“On June 12, 2016, the lives of 49 people were taken by brutal, hate-fueled violence at the Pulse Nightclub in Orlando. These individuals had parents and families, friends and neighbors who loved them, and who miss them, and now in 2021, Congress has voted to ensure this country will not forget them,” said Brian K. Bond, Executive Director of PFLAG National. “PFLAG National pledged then to continue working against bias-based violence and in support of policies that protect LGBTQ+ people from hatred, harassment, and harm. The National Monument recognizing the massacre of LGBTQ+ people at the Pulse Nightclub is a call to action, reminding us all that the work must continue.”

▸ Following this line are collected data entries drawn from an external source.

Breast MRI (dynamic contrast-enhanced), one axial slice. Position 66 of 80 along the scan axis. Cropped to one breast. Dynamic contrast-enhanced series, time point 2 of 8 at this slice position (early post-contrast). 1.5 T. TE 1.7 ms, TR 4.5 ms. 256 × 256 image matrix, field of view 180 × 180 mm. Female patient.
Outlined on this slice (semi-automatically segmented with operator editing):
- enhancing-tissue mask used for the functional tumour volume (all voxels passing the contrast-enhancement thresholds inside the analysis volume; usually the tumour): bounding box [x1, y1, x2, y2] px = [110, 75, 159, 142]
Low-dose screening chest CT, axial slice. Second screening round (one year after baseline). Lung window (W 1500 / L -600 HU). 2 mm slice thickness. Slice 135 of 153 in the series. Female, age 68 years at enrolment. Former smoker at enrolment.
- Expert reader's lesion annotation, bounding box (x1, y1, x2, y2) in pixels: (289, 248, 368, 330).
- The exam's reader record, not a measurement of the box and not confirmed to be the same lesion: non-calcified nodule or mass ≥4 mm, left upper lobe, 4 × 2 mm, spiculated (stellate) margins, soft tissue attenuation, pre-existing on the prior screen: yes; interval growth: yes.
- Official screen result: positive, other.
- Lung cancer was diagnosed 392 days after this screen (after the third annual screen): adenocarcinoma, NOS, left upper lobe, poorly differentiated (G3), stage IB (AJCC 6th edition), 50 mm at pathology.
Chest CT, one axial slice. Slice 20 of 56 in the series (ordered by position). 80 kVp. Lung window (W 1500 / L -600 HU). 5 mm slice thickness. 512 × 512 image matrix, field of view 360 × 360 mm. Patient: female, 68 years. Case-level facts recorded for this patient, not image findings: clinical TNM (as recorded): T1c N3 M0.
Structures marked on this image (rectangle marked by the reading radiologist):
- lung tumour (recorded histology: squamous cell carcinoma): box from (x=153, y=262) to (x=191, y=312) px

“Five years ago, I held the shoulders of sobbing parents and other survivors. I lit candles in vigil with friends and watched the crowd at the memorial grow from a handful to thousands across cultures and faiths, united by grief and searching for solace. I did what I could, as a Latino transgender compadre, for my brothers, sisters, and sibilings in Orlando and Kissimmee where most Pulse patrons lived,” said Diego M. Sanchez, APR, Director of Advocacy, Policy, and Partnerships for PFLAG National.

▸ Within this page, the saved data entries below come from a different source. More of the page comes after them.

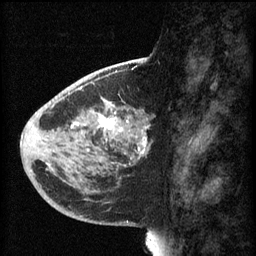
Breast MRI (dynamic contrast-enhanced), one sagittal slice; slice 25 of 60 in the series (ordered by position); 3 images stored at this slice position (order not interpretable as contrast timing); 1.5 T; TE 4.2 ms, TR 8.1 ms; 2 mm slice thickness; 256 × 256 image matrix. Female patient, age 44 years.
Annotated regions visible in this slice (semi-automatically segmented with operator editing):
- analysis volume of interest (the breast-tissue region the enhancement analysis was run in; not a lesion): bounding box [x1, y1, x2, y2] px = [59, 110, 151, 169]
- tumour enhancement mask (voxels above the 70 % enhancement threshold inside the analysis volume of interest): [70, 112, 150, 167]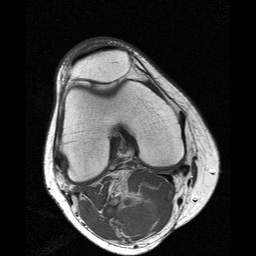
MRI of an extremity soft-tissue mass, one axial slice. Position 7 of 25 along the scan axis. 256 × 256 image matrix, field of view 160 × 160 mm. Female patient. From the clinical record (not read from this slice): histological type: liposarcoma; site of the primary tumour: right thigh.
Outlined on this slice (manually delineated by an expert):
- gross tumour volume (mass): box from (x=98, y=193) to (x=158, y=239) px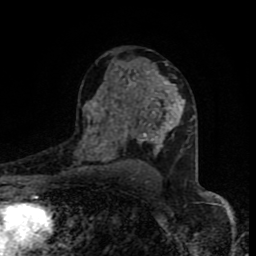
Breast MRI (dynamic contrast-enhanced), one axial slice. Position 52 of 80 along the scan axis. Cropped to one breast. Dynamic contrast-enhanced series, time point 2 of 8 at this slice position (early post-contrast). 1.5 T. TE 4.2 ms, TR 7 ms. 2 mm slice thickness. 256 × 256 image matrix. Female patient.
Annotated regions visible in this slice (semi-automatically segmented with operator editing):
- enhancing-tissue mask used for the functional tumour volume (all voxels passing the contrast-enhancement thresholds inside the analysis volume; usually the tumour): bounding box (x1, y1, x2, y2) in pixels: (86, 71, 182, 162)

Sanchez continued, “The 49 people murdered at Pulse lived at a dangerous intersection of discrimination: For who they were, who they loved, and for their families’ roots. In most communities, if an intersection is dangerous, stop signs, stoplights, speed bumps and other mitigations are placed to save lives. In this country, the intersection of discrimination continues to take lives, nearly unabated, because endangering LGBTQ+ people continues to be legal in much of the country. The memory of these 49 people demands to be honored with action and equality, as the law of the land and in the hearts and minds of all who live in this country.”